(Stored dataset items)
▼▼▼

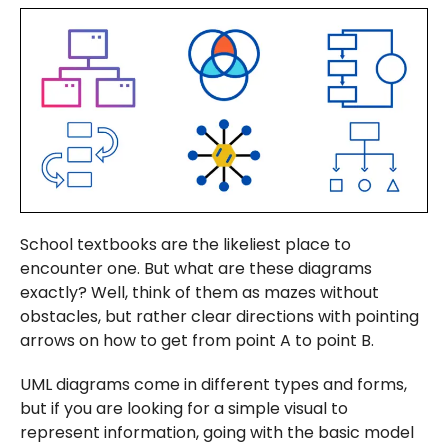
School textbooks are the likeliest place to
encounter one. But what are these diagrams
exactly? Well, think of them as mazes without
obstacles, but rather clear directions with pointing
arrows on how to get from point A to point B.
UML diagrams come in different types and forms,
but if you are looking for a simple visual to
represent information, going with the basic model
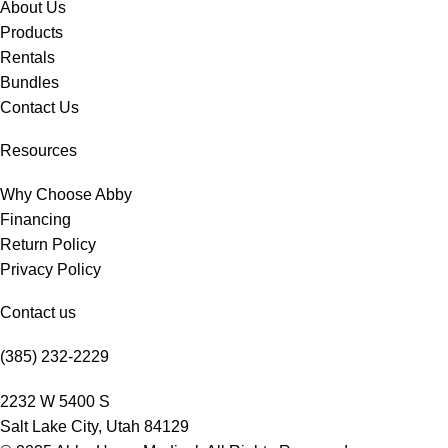
About Us
Products
Rentals
Bundles
Contact Us
Resources
Why Choose Abby
Financing
Return Policy
Privacy Policy
Contact us
(385) 232-2229
2232 W 5400 S
Salt Lake City, Utah 84129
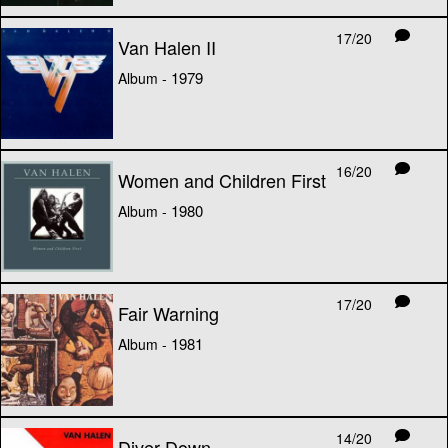
17/20
Van Halen II
1979
Album -
16/20
Women and Children First
1980
Album -
17/20
Fair Warning
1981
Album -
14/20
Diver Down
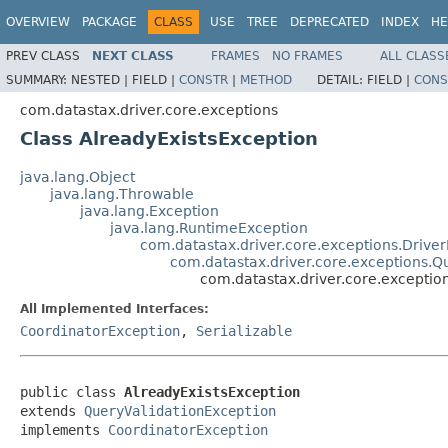
OVERVIEW
PACKAGE
CLASS
USE
TREE
DEPRECATED
INDEX
HE
PREV CLASS
NEXT CLASS
FRAMES
NO FRAMES
ALL CLASS
SUMMARY:
NESTED |
FIELD |
CONSTR
|
METHOD
DETAIL:
FIELD |
CONS
com.datastax.driver.core.exceptions
Class AlreadyExistsException
java.lang.Object
java.lang.Throwable
java.lang.Exception
java.lang.RuntimeException
com.datastax.driver.core.exceptions.Drive
com.datastax.driver.core.exceptions.Q
com.datastax.driver.core.exceptio
All Implemented Interfaces:
CoordinatorException
,
Serializable
public class 
AlreadyExistsException
extends 
QueryValidationException
implements 
CoordinatorException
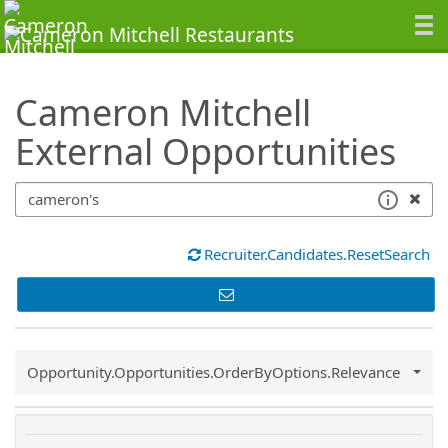
SearchTips.TipsTricks
Cameron Mitchell
External Opportunities
Recruiter.Candidates.ResetSearch
Common.Sort.Sort
Opportunity.Opportunities.OrderByOptions.Relevance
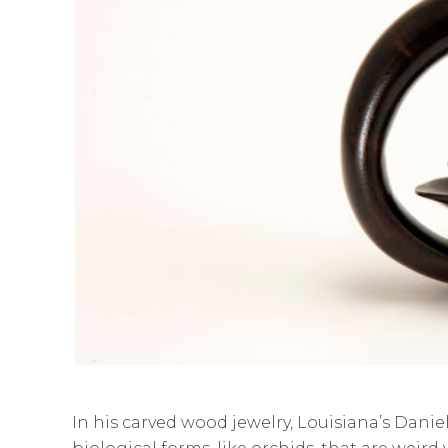
In his carved wood jewelry, Louisiana’s Dani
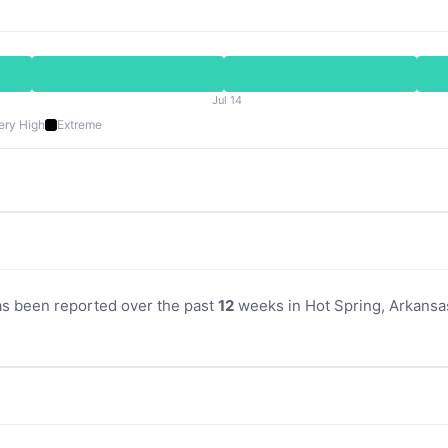
Jul 14
ery High
Extreme
as been reported over the past
12
weeks in Hot Spring, Arkansas.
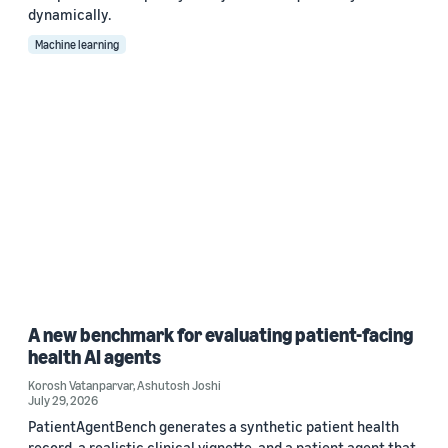
dynamically.
Machine learning
A new benchmark for evaluating patient-facing
health AI agents
Korosh Vatanparvar
,
Ashutosh Joshi
July 29, 2026
PatientAgentBench generates a synthetic patient health
record, a realistic clinical vignette, and a patient agent that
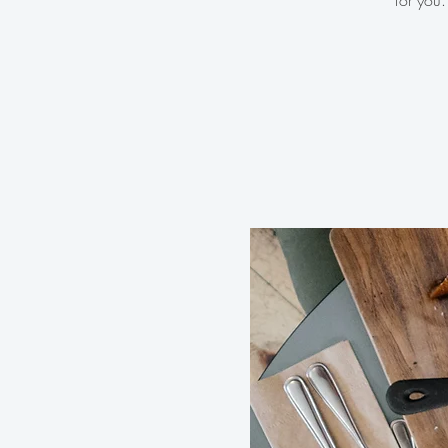
for you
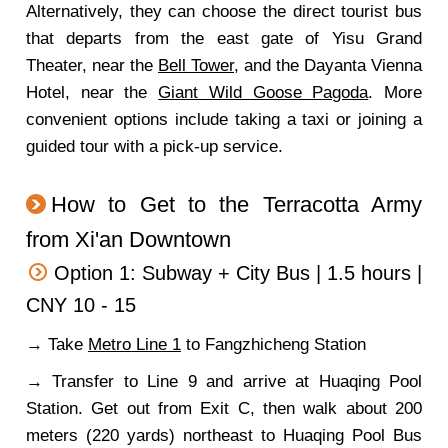
Alternatively, they can choose the direct tourist bus
that departs from the east gate of Yisu Grand
Theater, near the
Bell Tower
, and the Dayanta Vienna
Hotel, near the
Giant Wild Goose Pagoda
. More
convenient options include taking a taxi or joining a
guided tour with a pick-up service.
How to Get to the Terracotta Army
from Xi'an Downtown
Option 1: Subway + City Bus | 1.5 hours |
CNY 10 - 15
→ Take
Metro Line 1
to Fangzhicheng Station
→ Transfer to Line 9 and arrive at Huaqing Pool
Station. Get out from Exit C, then walk about 200
meters (220 yards) northeast to Huaqing Pool Bus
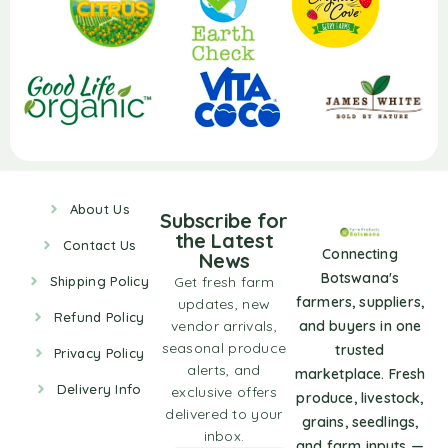
About Us
Subscribe for
the Latest
Contact Us
Connecting
News
Botswana's
Shipping Policy
Get fresh farm
farmers, suppliers,
updates, new
Refund Policy
vendor arrivals,
and buyers in one
seasonal produce
trusted
Privacy Policy
alerts, and
marketplace. Fresh
Delivery Info
exclusive offers
produce, livestock,
delivered to your
grains, seedlings,
inbox.
and farm inputs —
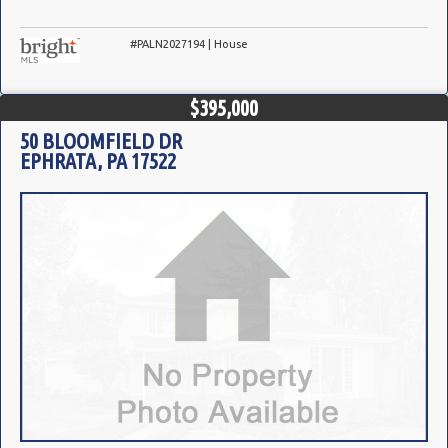
#PALN2027194 | House
$395,000
50 BLOOMFIELD DR
EPHRATA, PA 17522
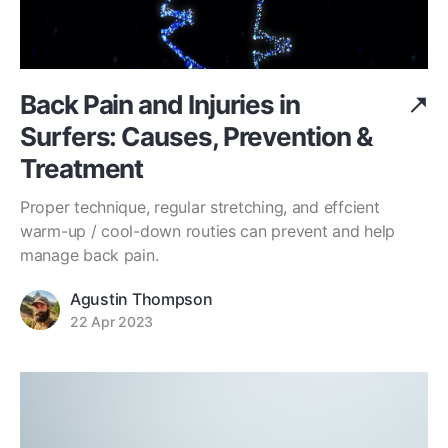
Back Pain and Injuries in
Surfers: Causes, Prevention &
Treatment
Proper technique, regular stretching, and effcient
warm-up / cool-down routies can prevent and help
manage back pain.
Agustin Thompson
22 Apr 2023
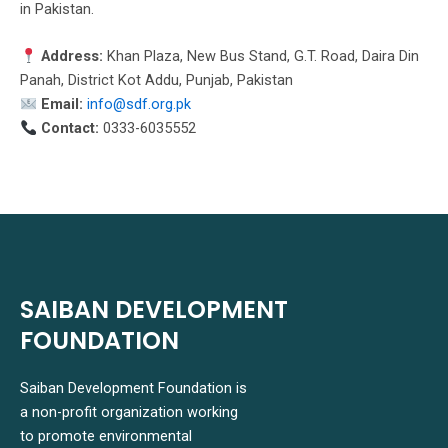
in Pakistan.
Address:
Khan Plaza, New Bus Stand, G.T. Road, Daira Din
Panah, District Kot Addu, Punjab, Pakistan
Email:
info@sdf.org.pk
Contact:
0333-6035552
SAIBAN DEVELOPMENT
FOUNDATION
Saiban Development Foundation is
a non-profit organization working
to promote environmental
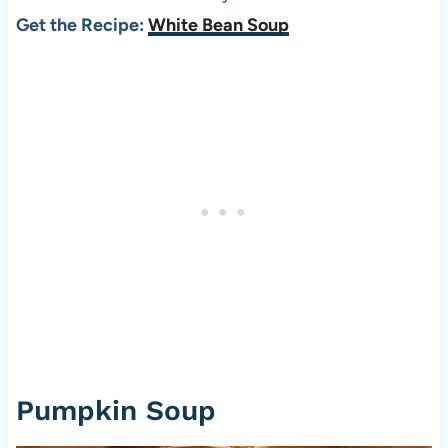
Get the Recipe:
White Bean Soup
Pumpkin Soup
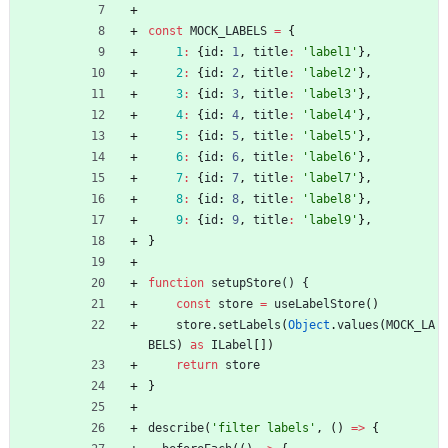
const
MOCK_LABELS
=
{
1
:
{
id
: 
1
,
title
:
'label1'
}
,
2
:
{
id
: 
2
,
title
:
'label2'
}
,
3
:
{
id
: 
3
,
title
:
'label3'
}
,
4
:
{
id
: 
4
,
title
:
'label4'
}
,
5
:
{
id
: 
5
,
title
:
'label5'
}
,
6
:
{
id
: 
6
,
title
:
'label6'
}
,
7
:
{
id
: 
7
,
title
:
'label7'
}
,
8
:
{
id
: 
8
,
title
:
'label8'
}
,
9
:
{
id
: 
9
,
title
:
'label9'
}
,
}
function
setupStore() {
const
store
=
useLabelStore
(
)
store
.
setLabels
(
Object
.
values
(
MOCK_LA
BELS
)
as
ILabel
[
]
)
return
store
}
describe
(
'filter labels'
,
(
)
=
>
{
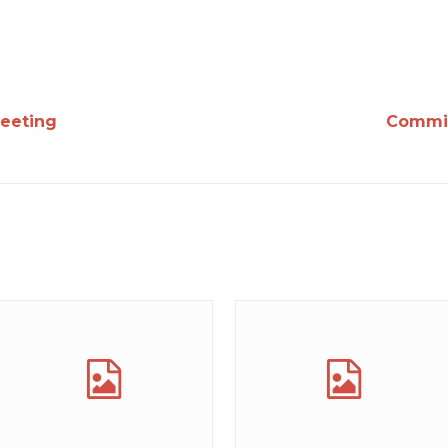
eeting
Commit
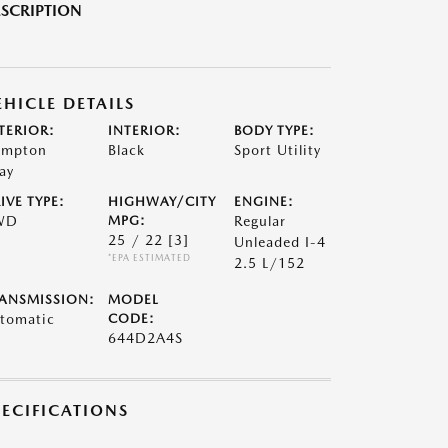
SCRIPTION
EHICLE DETAILS
TERIOR:
INTERIOR:
BODY TYPE:
mpton
Black
Sport Utility
ay
IVE TYPE:
HIGHWAY/CITY
ENGINE:
WD
MPG:
Regular
25 / 22
[3]
Unleaded I-4
*EPA ESTIMATED
2.5 L/152
ANSMISSION:
MODEL
tomatic
CODE:
644D2A4S
PECIFICATIONS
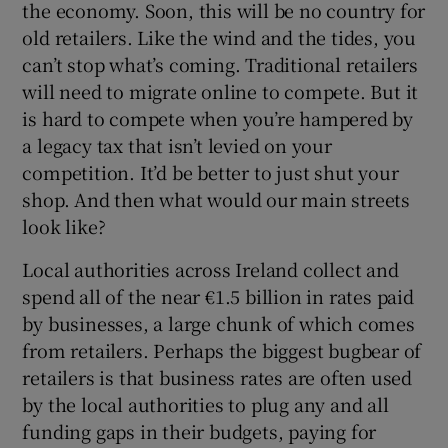
the economy. Soon, this will be no country for
old retailers. Like the wind and the tides, you
can’t stop what’s coming. Traditional retailers
will need to migrate online to compete. But it
is hard to compete when you’re hampered by
a legacy tax that isn’t levied on your
competition. It’d be better to just shut your
shop. And then what would our main streets
look like?
Local authorities across Ireland collect and
spend all of the near €1.5 billion in rates paid
by businesses, a large chunk of which comes
from retailers. Perhaps the biggest bugbear of
retailers is that business rates are often used
by the local authorities to plug any and all
funding gaps in their budgets, paying for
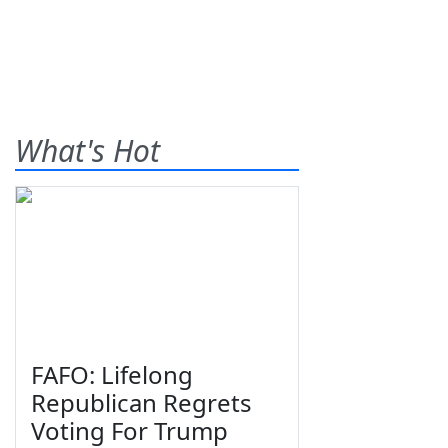
What's Hot
FAFO: Lifelong
Republican Regrets
Voting For Trump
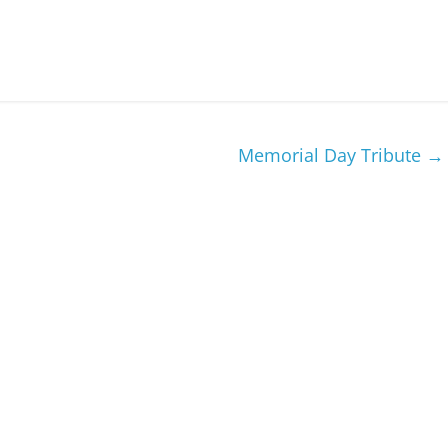
Memorial Day Tribute
→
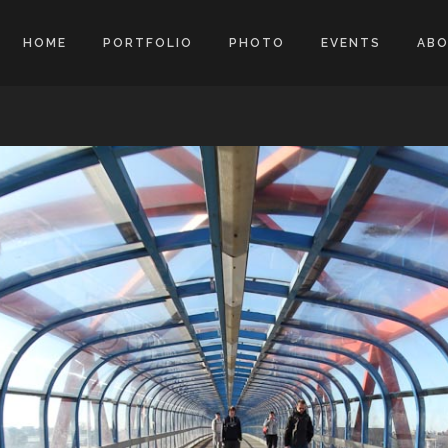
HOME
PORTFOLIO
PHOTO
EVENTS
AB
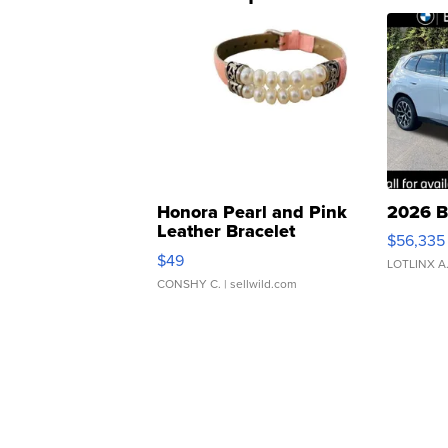
Honora Pearl and Pink
2026 B
Leather Bracelet
$56,335
Adjustable Buckle Clo...
$49
LOTLINX A
CONSHY C.
| sellwild.com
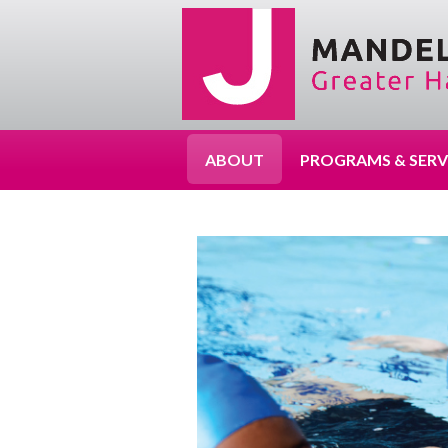
ABOUT
PROGRAMS & SERV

▲▲▲

What is required:
Locate each line in the records above that contains the string "Contact", treating uppercase and lowercase letters as different, and copy those lines.

Task response:
Contact Us
Contact us
Contact Us
Contact:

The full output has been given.